I found the excerpts below in the 1916 work A Forecast of Things after the War by H.G. Wells. The big points Wells got exactly right in this mid-war extended essay were that the war was becoming test of national energy and will, and that, inevitably, the Central Powers would drop exhausted by the wayside one-by-one, with Germany, finally and decisively, succumbing.
It's kind of a ponderous read, with lots of socialist Utopianism mixed in with some astute observations. The first section reads like something from The Innocents Abroad and catches somewhat amusingly and accurately important things about the American character of 100 years ago (and maybe still today). In the second, nonetheless, Wells sees recent movement by the U.S. toward a greater involvement in the world, something of a veiled, but accurate, prediction that the Americans might just get involved in the war after all.
At the beginning of this war, the United States were still possessed by the glorious illusion that they were aloof from general international politics, that they needed no allies and need fear no enemies, that they constituted a sort of asylum from war and all the bitter stresses and hostilities of the old world. Themselves secure, they could intervene with grim resolution to protect their citizens all over the world. Had they not bombarded Algiers? [The reference here, is apparently to the Barbary pirates.]
I remember that soon after the outbreak of the war I lunched at the Savoy Hotel in London when it was crammed with Americans suddenly swept out of Europe by the storm. My host happened to be a man of some diplomatic standing, and several of them came and talked to him. They were full of these old-world ideas of American immunity. Their indignation was comical even at the time. Some of them had been hustled; some had lost their luggage in Germany. When, they asked, was it to be returned to them? Some seemed to be under the impression that, war or no war, an American tourist had a perfect right to travel about in the Vosges or up and down the Rhine just as he thought fit. They thought he had just to wave a little American flag, and the referee would blow a whistle and hold up the battle until he had got by safely. One family had actually been careering about in a cart—their automobile seized—between the closing lines of French and Germans, brightly unaware of the disrespect of bursting shells for American nationality. . .
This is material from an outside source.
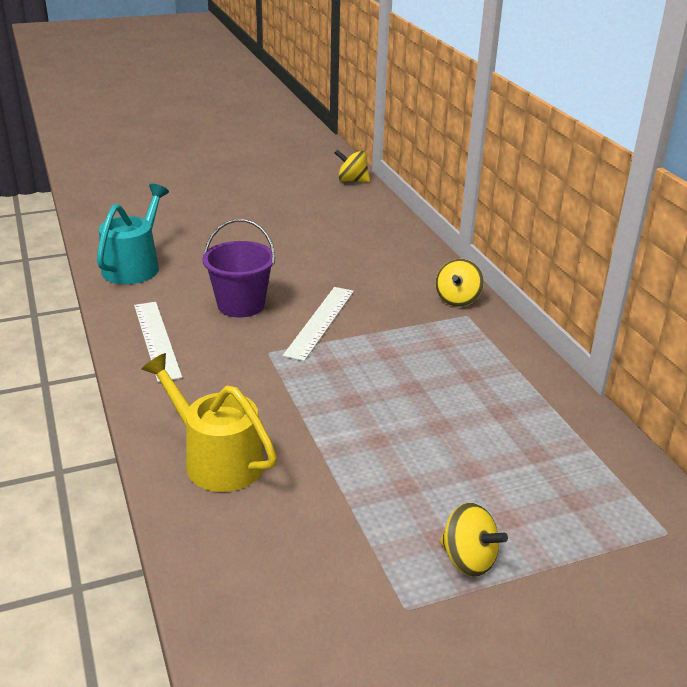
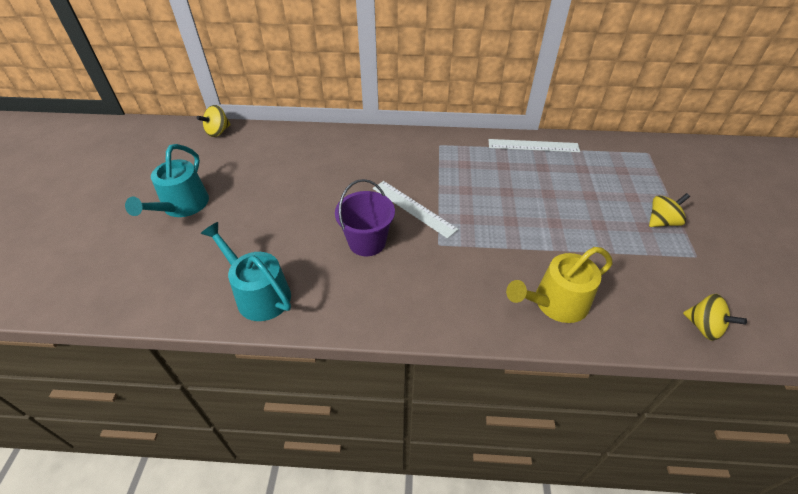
camera: 65 degrees left, 15 degrees up
white ruler [134,302,182,382] -> white ruler moved to [488,139,580,152]
yellow spinning top [435,259,484,307] -> yellow spinning top moved to [683,294,747,341]
none -> turquoise watering can [125,144,209,217]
|An American Tourist Meets Some Local Soldiery|
Since those days the American nation has lived politically a hundred years...The people of the United States have shed their delusion that there is an Eastern and a Western hemisphere, and that nothing can ever pass between them but immigrants and tourists and trade, and realised that this world is one round globe that gets smaller and smaller every decade if you measure it by day's journeys. They are only going over the lesson the British have learnt in the last score or so of years. This is one world and bayonets are a crop that spreads. Let them gather and seed, it matters not how far from you, and a time will come when they will be sticking up under your nose.
There is no real peace but the peace of the whole world, and that is only to be kept by the whole world resisting and suppressing aggression wherever it arises. To anyone who watches the American Press, this realisation has been more and more manifest. From dreams of aloofness and ineffable superiority, America comes round very rapidly to a conception of an active participation in the difficult business of statecraft. She is thinking of alliances, of throwing her weight and influence upon the side of law and security. No longer a political Thoreau in the woods, a sort of vegetarian recluse among nations, a being of negative virtues and unpremeditated superiorities, she girds herself for a manly part in the toilsome world of men.